Parallèlement à cela, on assiste à une institutionnalisation de ces choix par le biais du placement des adeptes d’Ennahdha partout dans l’administration centrale et régionale, ce qui met fin à toute velléité de garantir l’indépendance de l’administration, et par l’élaboration d’une constitution ainsi que la confection d’institutions sur mesure pour concrétiser ces choix.

L’occasion était, donc ,offerte au parti islamiste et à son chef pour se dédouaner de la tare rédhibitoire de la violence collée à l’islamisme politique, et des menées qui n’ont jamais cessé en vue de le démanteler l’Etat de l’Indépendance et instaurer en lieu et place un Etat religieux sur le modèle iranien . L’acharnement avec lequel ce projet est mené forge chez l’opinion publique nationale la conviction que les chefs nahdhaouis veulent rendre ces choix irréversibles.

La célébration du 32ème anniversaire d’Ennahdha était une occasion pour que les dirigeants du parti islamiste donnent des gages, dissipent les craintes et tracent la voie à un consensus qui établirait de nouvelles règles du jeu garantissant le passage du pays vers la stabilité tant attendue.
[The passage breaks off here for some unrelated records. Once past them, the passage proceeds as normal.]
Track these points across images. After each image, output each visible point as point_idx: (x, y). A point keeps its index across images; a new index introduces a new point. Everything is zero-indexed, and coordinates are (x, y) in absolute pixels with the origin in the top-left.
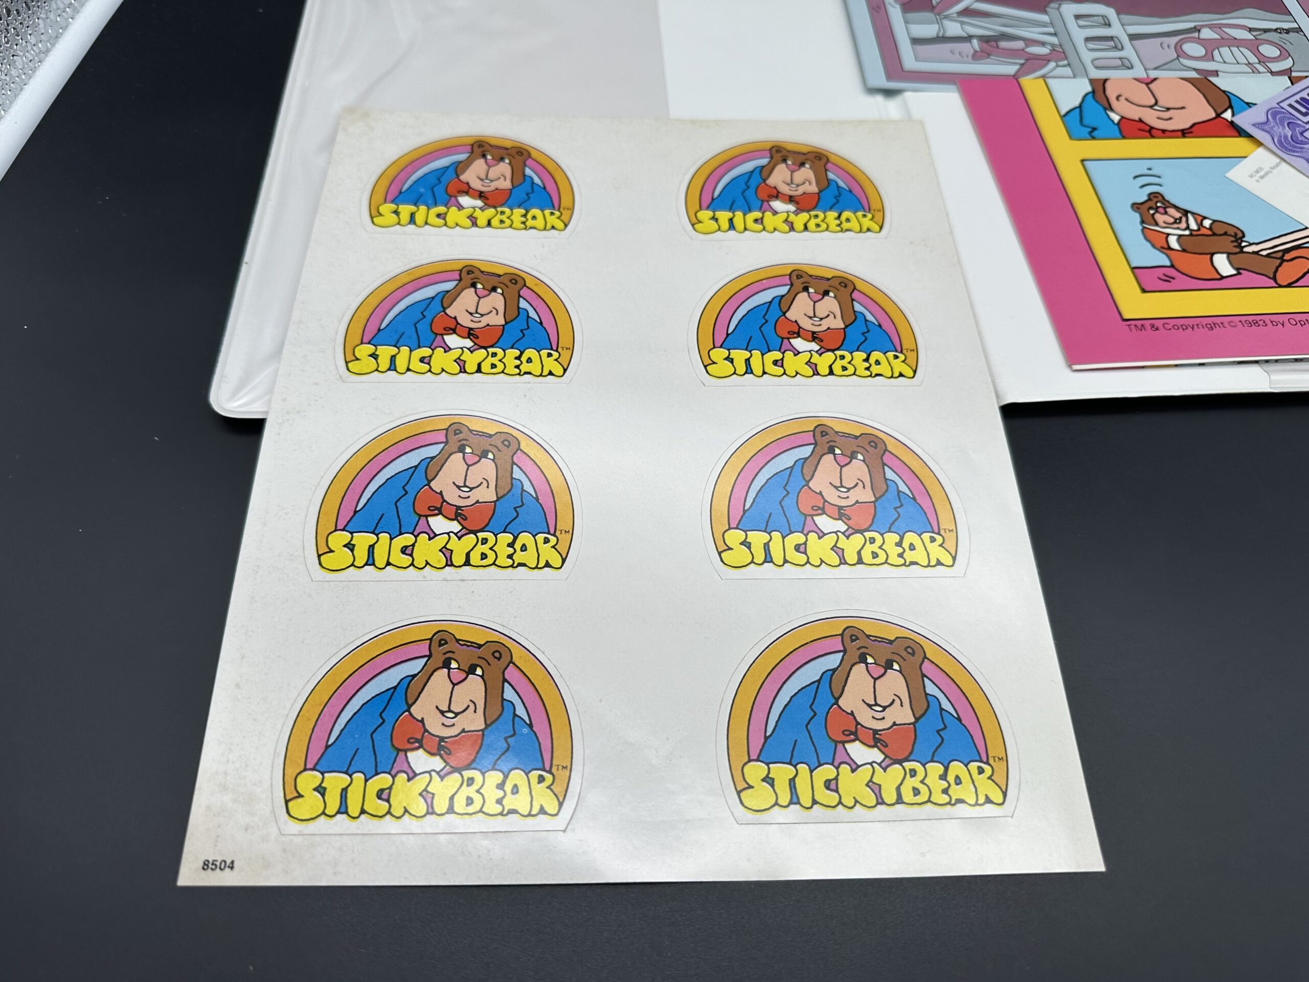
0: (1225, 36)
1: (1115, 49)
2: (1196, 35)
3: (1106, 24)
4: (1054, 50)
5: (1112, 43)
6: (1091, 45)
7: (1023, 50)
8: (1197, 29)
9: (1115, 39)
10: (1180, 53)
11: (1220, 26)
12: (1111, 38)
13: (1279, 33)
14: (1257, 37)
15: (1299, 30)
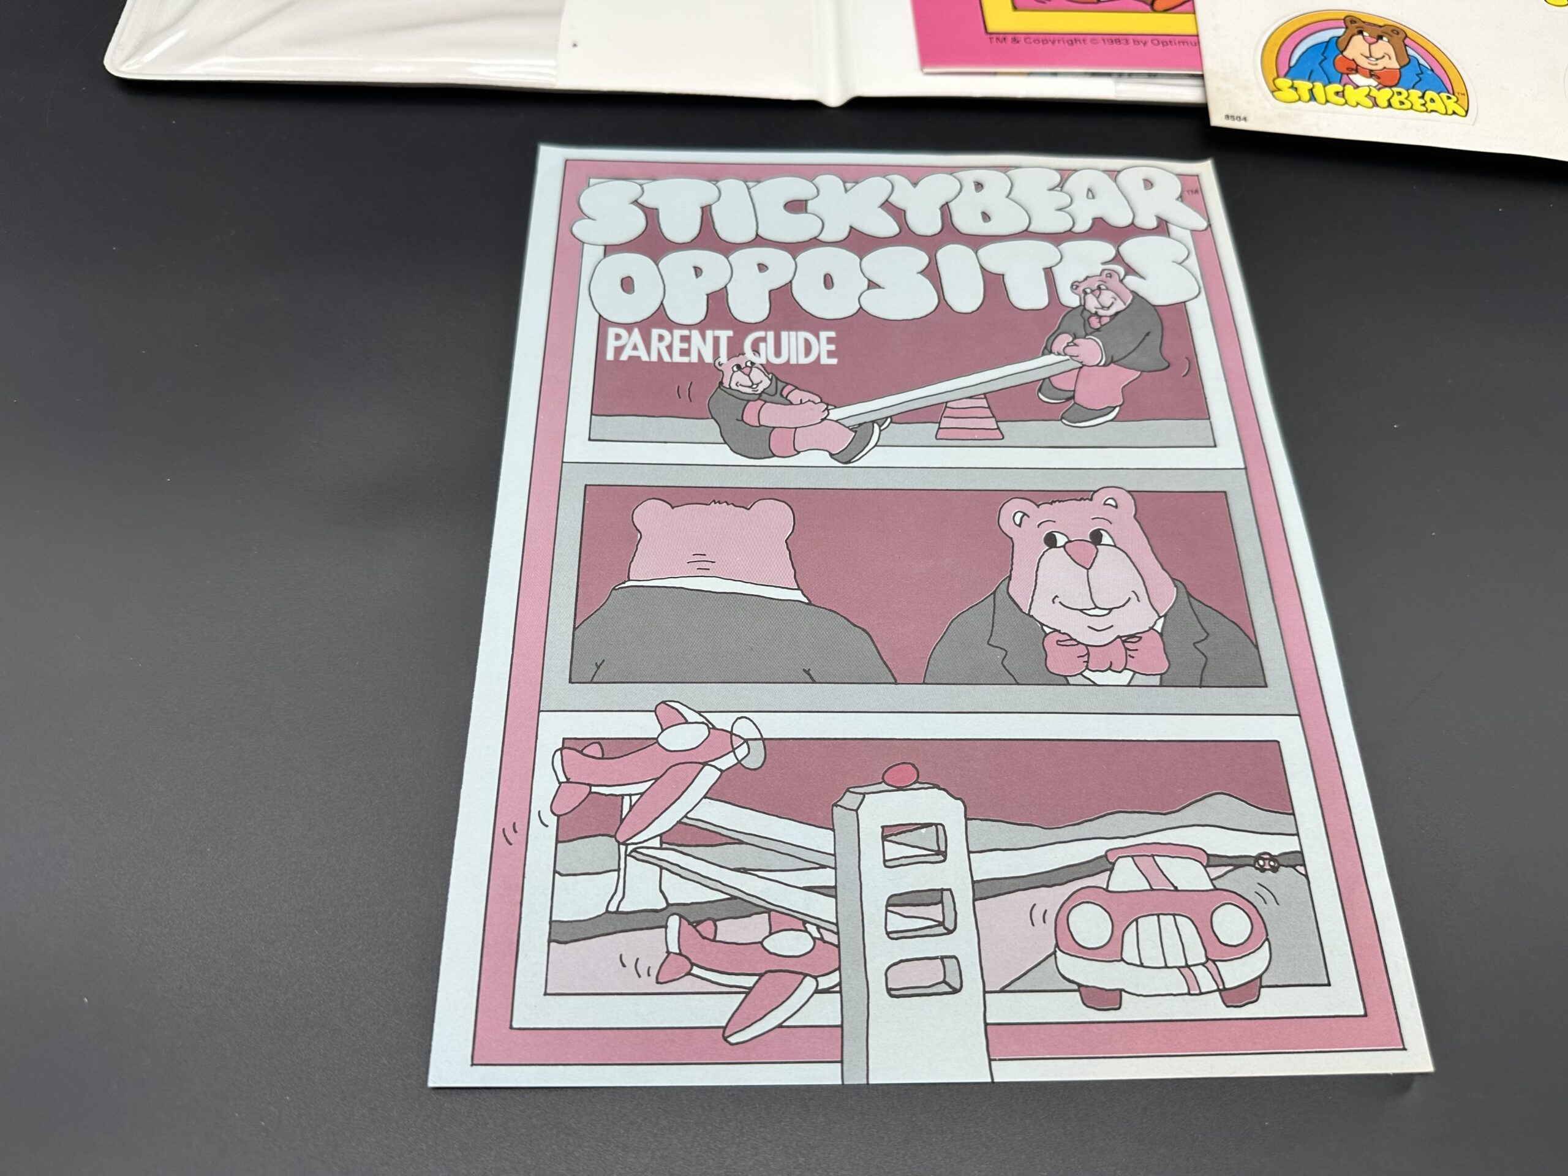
0: (1157, 883)
1: (941, 930)
2: (1100, 880)
3: (938, 853)
4: (822, 939)
5: (935, 912)
6: (897, 923)
7: (761, 943)
8: (1105, 864)
9: (946, 894)
10: (1063, 937)
12: (936, 896)
13: (1262, 870)
14: (1219, 884)
15: (1296, 860)
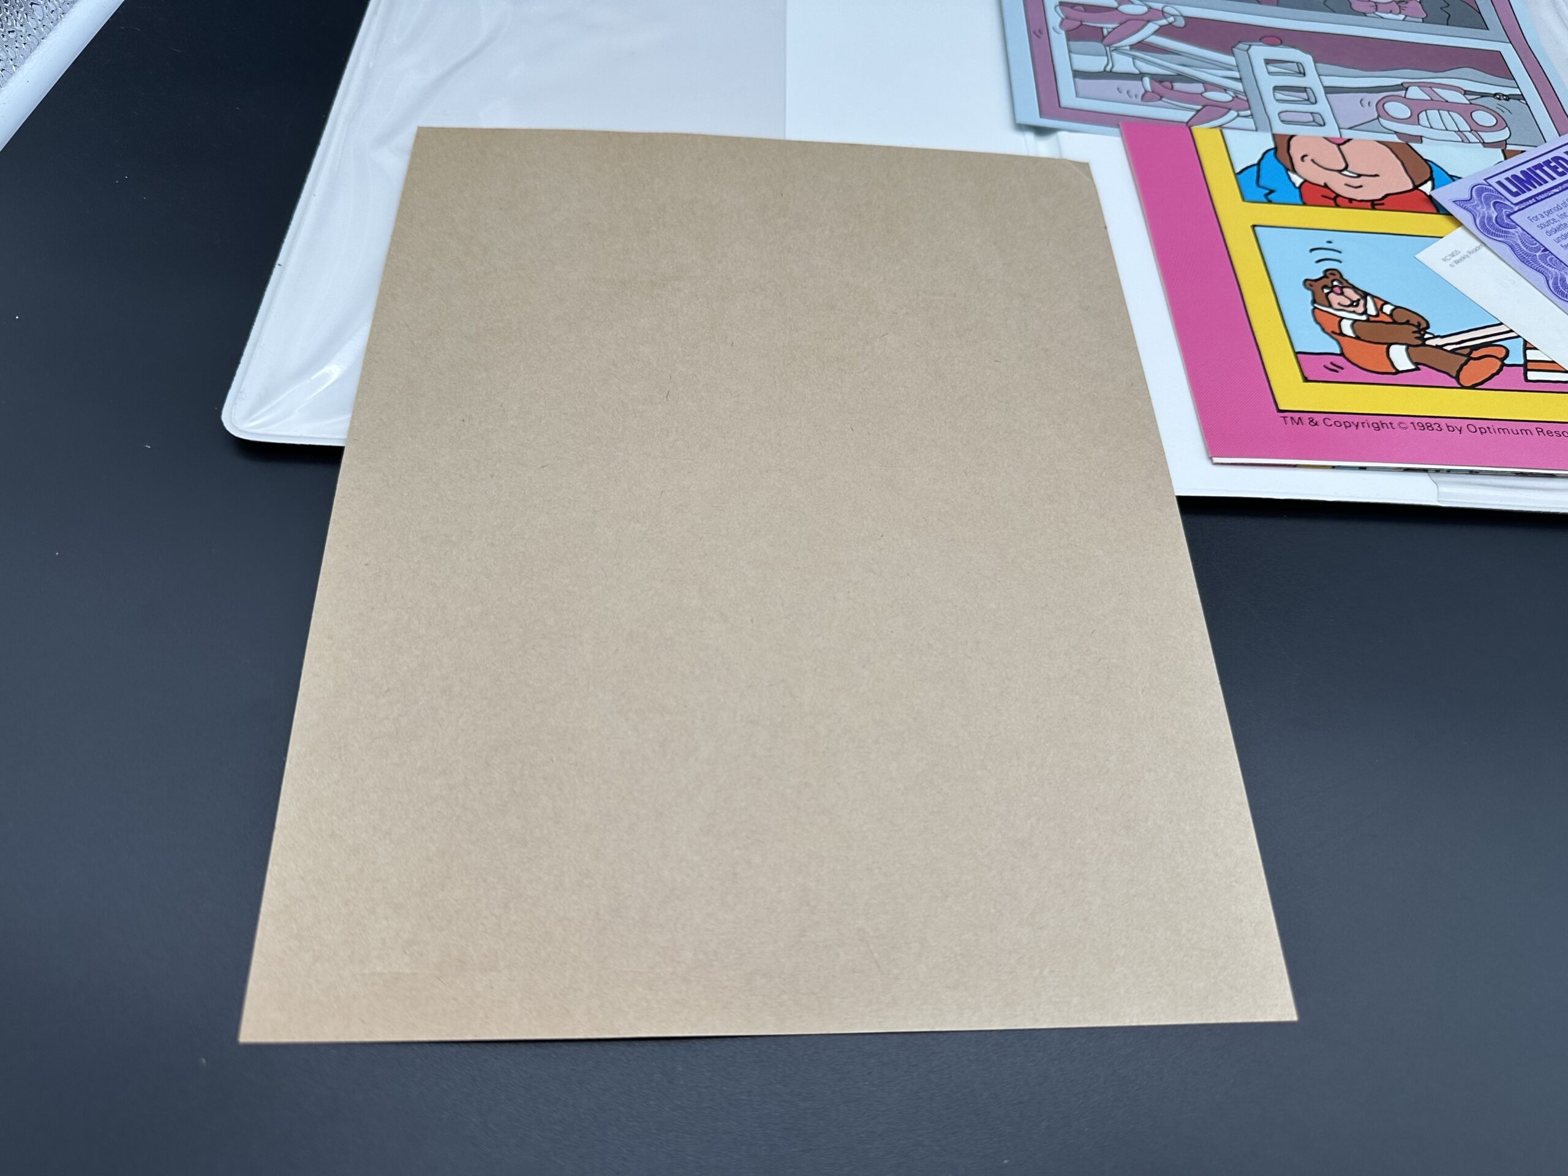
0: (1436, 98)
1: (1308, 102)
2: (1402, 93)
3: (1300, 73)
4: (1237, 97)
5: (1304, 95)
6: (1279, 96)
7: (1201, 94)
8: (1404, 87)
9: (1309, 90)
10: (1382, 113)
11: (1431, 86)
12: (1304, 90)
13: (1499, 99)
14: (1473, 102)
15: (1521, 97)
Mais rien n’en a été fait ni dit.

Rached Ghannouchi, dans un souci de démarcation des djihadistes, leur enjoint de faire attention parce qu’ils n’ont pas affaire au gouvernement de Ben Ali, mais plutôt à un gouvernement islamiste élu, diluant ainsi la nature de leur entreprise criminelle vis-à-vis de l’Etat, de la société et du citoyen tunisiens dans des considérations doctrinales, insinuant ainsi que les attaques de Soliman, en 2006, étaient justifiables, et à la limite légitimes.

Cette ultime tentative de trouver des raisons aux crimes des terroristes montre que le découpage que fait Rached Ghannouchi du monde repose sur une démarcation entre ce qui, à ses yeux, est islamiste et ce qui ne l’est pas, au lieu que cette ligne soit établie entre ceux qui défendent l’Etat national et la démocratie et les autres.